Johann Wimmer stellt seine Fotos ausgelöst ohne Absicht aus
WELS. Wie viele Fotos es genau waren, kann Johann Wimmer nicht sagen. In einem Jahr mit dem Wohnmobil durch Europa kommt viel zusammen. 50 bis 60 seiner Werke sind im MedienKulturHaus zu bewundern.
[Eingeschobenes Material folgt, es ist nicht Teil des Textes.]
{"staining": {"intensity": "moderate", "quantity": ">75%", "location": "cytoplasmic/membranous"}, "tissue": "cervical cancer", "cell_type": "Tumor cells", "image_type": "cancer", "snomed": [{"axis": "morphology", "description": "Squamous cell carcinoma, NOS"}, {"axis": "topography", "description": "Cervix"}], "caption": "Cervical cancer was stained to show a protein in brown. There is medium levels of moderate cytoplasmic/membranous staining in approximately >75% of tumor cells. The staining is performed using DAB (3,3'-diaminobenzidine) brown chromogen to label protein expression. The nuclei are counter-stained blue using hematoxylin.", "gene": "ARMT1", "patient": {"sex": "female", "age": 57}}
Am Donnerstag, 19. Mai, geht es um 19 Uhr mit der Vernissage los. Die Reise ist dann gute fünf Jahre her. Von September 2011 bis September 2012 war der Berufsfotograf unterwegs. 33 Länder, rund 40.000 Kilometer, ein Wohnmobil bepackt mit Kajak, Ski, Rad und einer Leica s2, eine Mittelformatkamera mit toller Farbwiedergabe und fixer Brennweite: „Eigentlich wollte ich ja Landschaften fotografieren, aber es kamen immer wieder Menschen ins Bild. So wurden es mehr Menschen vor Landschaften und Gebäude“. Bewusst ließ er sich Zeit beim Fotografieren: „Mit dem Fernauslöser in der Hand saß ich auf meinem Rücksack und wartete“, erinnert sich Wimmer. Das Ergebnis sind interessante Blickwinkel und eine Entdeckung „wie lässig Europa eigentlich ist“. Um sich ganz auf die Bilder zu konzentrieren, setzt Galerie-Leiter Günter Mayer auf Postkartenmotive: „Die ziehen dich so richtig ins Bild“. Ab 19 Mai dann im MKH.